Pasolini accenna soltanto alla relazione speciale che (forse) viene sviluppandosi tra May e Kelly, la figlia perduta di Stoke, uniti probabilmente da un comune senso di vuoto e insoddisfazione, ma decide di chiudere drammaticamente il film con l’improvvisa morte dell’impiegato: vittima di una svista che il suo animo divenuto più leggero commette; forse dovuta chissà ad un principio di innamoramento, in barba alla maniacale precisione di un tempo.

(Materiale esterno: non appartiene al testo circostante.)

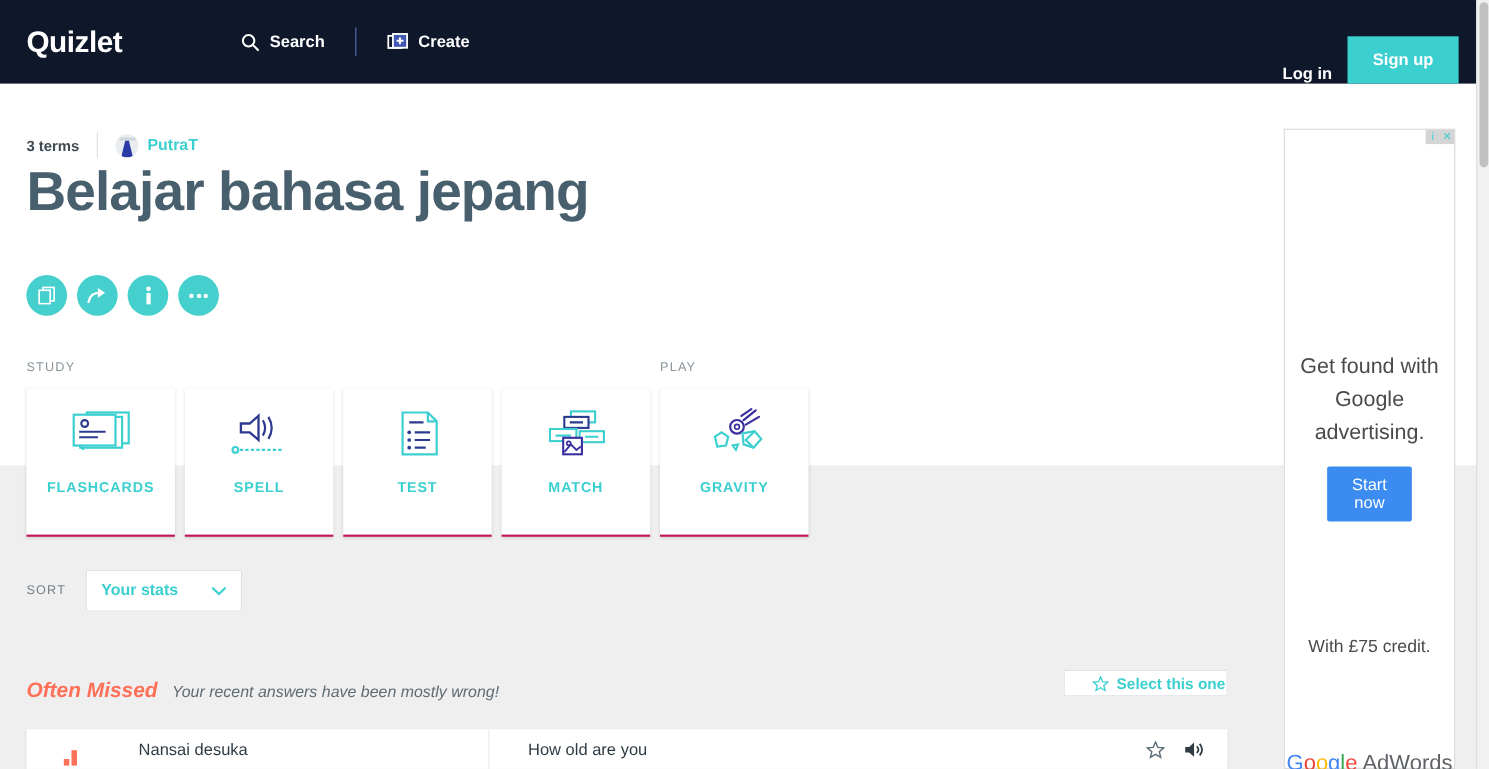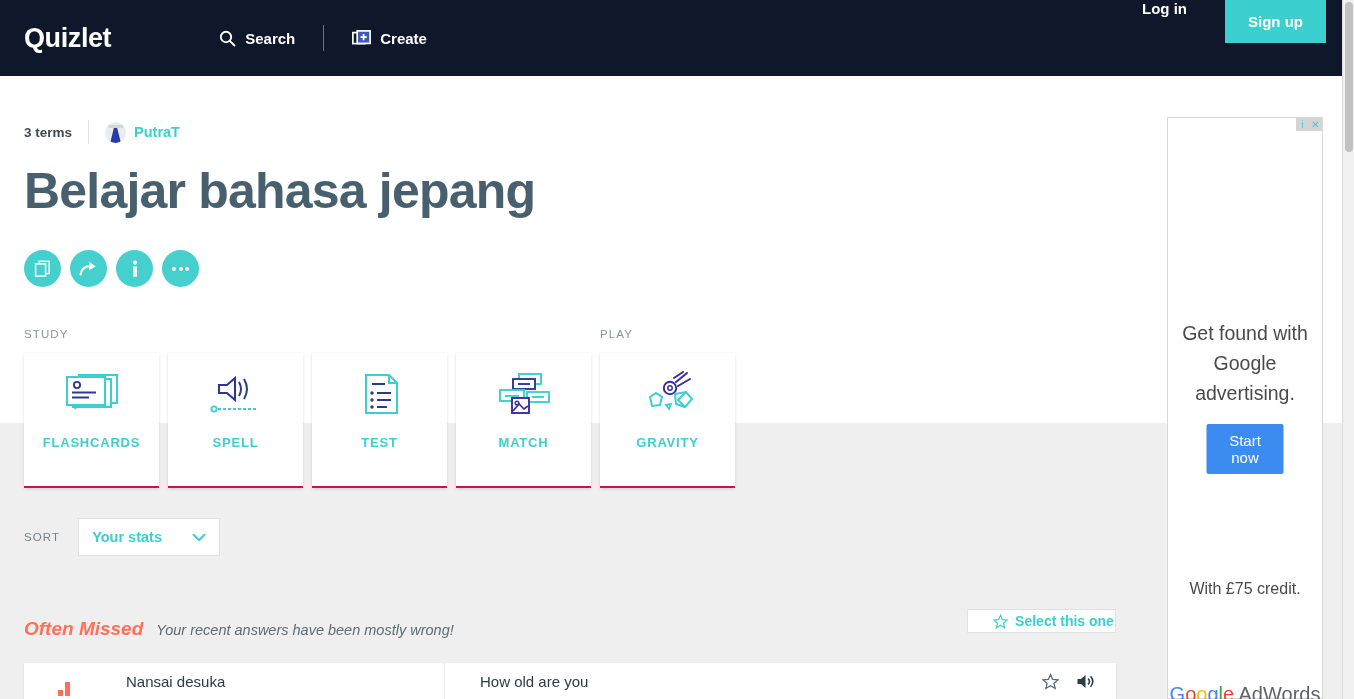"Log in" .nav-right { align-items: flex-start -> flex-end; gap: 38px -> 14px }
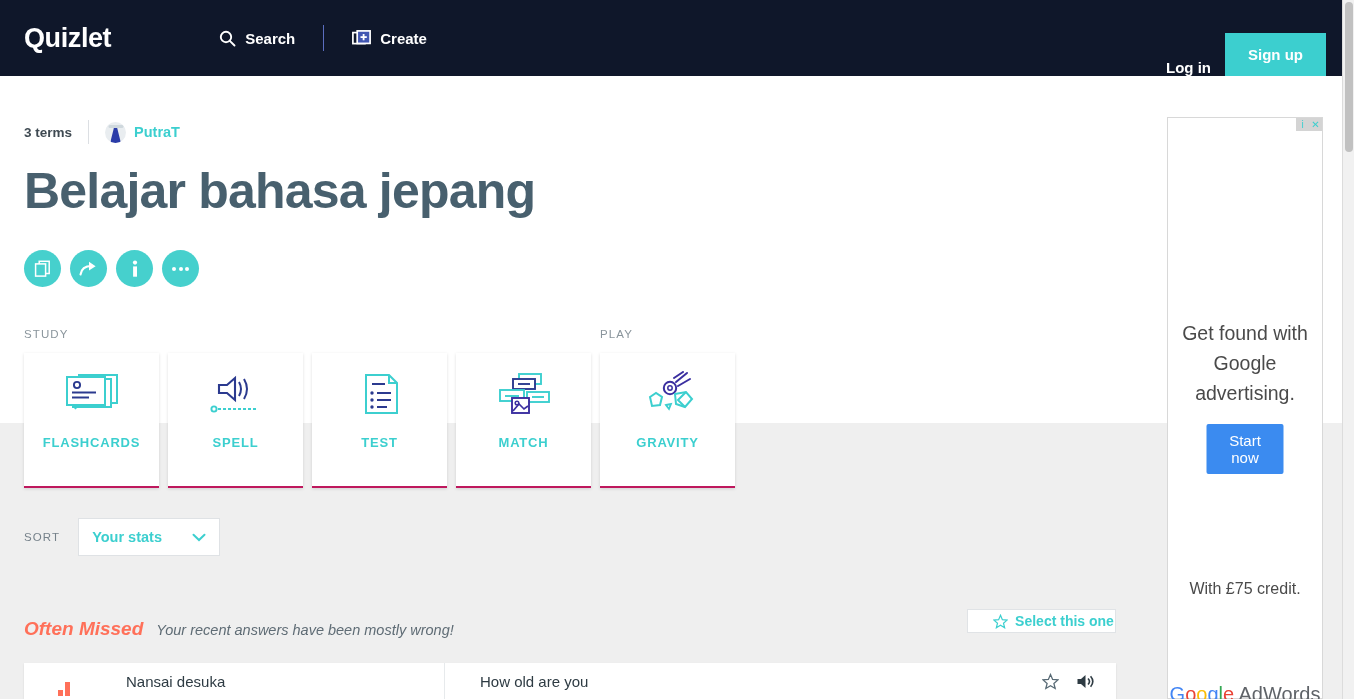"Belajar bahasa jepang" .title { top: 164px -> 147px }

Alla cerimonia in chiesa per l’ultimo addio alla salma non presenzierà nessuno, nessuno getterà un fiore sulla sua tomba e sempre quel nessuno rivolgerà un estremo saluto accompagnando dolcemente a miglior vita il corpo freddo del piccolo e dimenticato uomo. John May si ritroverà, anche da morto, completamente solo. A presenziare al suo eterno giaciglio spoglio e privo di lapide, come se la maledizione dell’anonimato lo perseguiti anche dopo il decesso, sono i fantasmi dei defunti di cui in vita si è occupato, riconoscenti di aver ottenuto almeno una commemorazione dignitosa e rispettabile. Primo a comparire fra tutte le metafisiche presenze per lasciare un personale e silenzioso grazie sarà proprio Billy Stoke.